= Format International Photography Festival =

Format International Photography Festival (stylised as FORMAT) is a biennial photography festival held in Derby, UK that. It was established in 2004 and takes place in March in various venues in Derby including Quad, University of Derby, Derby Museum and Art Gallery, Derwent Valley Mills, Market Place and in nearby cities.

Format comprises "a year-round programme of international commissions, open calls, residencies, conferences and collaborations". Though it exhibits some work by established photographers, it is predominantly a platform for emerging photography. In 2010 The Guardian called it "the UK's leading photography festival".

Format24 will take place 16 March – 30 July 2024.

==Organisation==
Format was established in 2004 by Louise Clements and Mike Brown, and built on the legacy of the past Derby Photography Festivals. It is organised by QUAD in partnership with the University of Derby. It was Directed by Co-Founder Louise Clements also known as Louise Fedotov-Clements from 2004–2022; in 2017 it was directed by Monica Allende.

==Episodes==
===2006 – Format06===
The theme was "Transform" and it took place in September/October.

Included work by Adam Broomberg and Oliver Chanarin.

===2009 – Format09===
The theme was "Photocinema".

Included work by Aaron Schuman and Wim Wenders.

===2011 – Format11===
The theme was "Right Here, Right Now: Exposures from the Public Realm"—street photography.

Included work by Giacomo Brunelli, Raymond Depardon, Bruce Gilden, Joel Meyerowitz, Chris Steele-Perkins, Raghu Rai, Alex Webb, Zhang Xiao, and 60 works by street photography collective In-Public including Nick Turpin.

Speakers at the opening weekend included Bruce Gilden, Nate Larson, John Maloof on Vivian Maier, Chris Steele-Perkins, Mark Sealy, Amy Stein, Nick Turpin, Michael Wolf and Joel Meyerowitz.

===2013 – Format13===
The theme and subtitle was "Factory: Mass Production". The festival had two categories: "Focus", which was curated, and "Exposure", "comprising work selected from an open submission programme."

Included work by Ken Grant, Erik Kessels, and Archive of Modern Conflict.

===2014 – Format14===
Included work by Zhang Xiao.

===2015 – Format15===
The theme was "evidence" and it was directed by Louise Clements.

Included work by Larry Sultan and Mike Mandel (Evidence).

===2016 – Format16===
An off-year episode.
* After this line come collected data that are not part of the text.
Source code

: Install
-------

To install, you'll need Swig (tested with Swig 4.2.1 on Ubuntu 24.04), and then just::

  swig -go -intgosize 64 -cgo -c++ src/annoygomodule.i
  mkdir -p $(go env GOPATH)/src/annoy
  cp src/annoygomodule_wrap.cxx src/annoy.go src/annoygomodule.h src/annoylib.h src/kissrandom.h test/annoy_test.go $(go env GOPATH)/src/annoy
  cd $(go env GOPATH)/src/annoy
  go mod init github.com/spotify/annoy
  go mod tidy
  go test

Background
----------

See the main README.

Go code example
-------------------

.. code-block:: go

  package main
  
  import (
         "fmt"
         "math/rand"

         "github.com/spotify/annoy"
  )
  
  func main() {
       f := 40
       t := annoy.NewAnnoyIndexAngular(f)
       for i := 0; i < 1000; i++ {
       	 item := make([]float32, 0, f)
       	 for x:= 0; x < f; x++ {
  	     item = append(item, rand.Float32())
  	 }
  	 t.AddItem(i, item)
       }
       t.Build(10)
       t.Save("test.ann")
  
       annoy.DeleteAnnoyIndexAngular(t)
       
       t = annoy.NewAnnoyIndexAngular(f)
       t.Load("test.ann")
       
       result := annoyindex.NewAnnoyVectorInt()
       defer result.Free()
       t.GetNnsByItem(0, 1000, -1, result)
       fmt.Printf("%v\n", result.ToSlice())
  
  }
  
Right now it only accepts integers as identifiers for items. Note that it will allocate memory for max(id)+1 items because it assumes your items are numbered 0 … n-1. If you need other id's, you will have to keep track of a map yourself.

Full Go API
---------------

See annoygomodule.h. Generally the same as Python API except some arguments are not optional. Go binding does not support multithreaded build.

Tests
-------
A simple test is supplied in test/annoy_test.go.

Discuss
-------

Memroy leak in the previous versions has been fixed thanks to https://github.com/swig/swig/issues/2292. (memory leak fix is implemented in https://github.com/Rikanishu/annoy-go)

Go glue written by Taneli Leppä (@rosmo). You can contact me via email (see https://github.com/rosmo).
The theme was called "reGeneration3" and it was curated by the Musée de l'Élysée (Lausanne, Switzerland).

Included "work by some 50 students of 25 different nationalities and 40 art institutions".

===2017 – Format17===
The theme was "Habitat"—"landscape, environment, migration, digital worlds, ideas of home and displacement, conflict and regeneration". The headline exhibition explored the Anthropocene.

Included work by David Moore (his play The Lisa and John Slideshow), Lisa Barnard, Sohrab Hura, Ursula Biemann, John Maclean, Tom Hunter and from the W. W. Winter studio in Derby.

The Format Conference included a talk by Martin Parr.

===2018 – Format18===
Included work by Mark Neville (Displaced Ukrainians and Battle Against Stigma).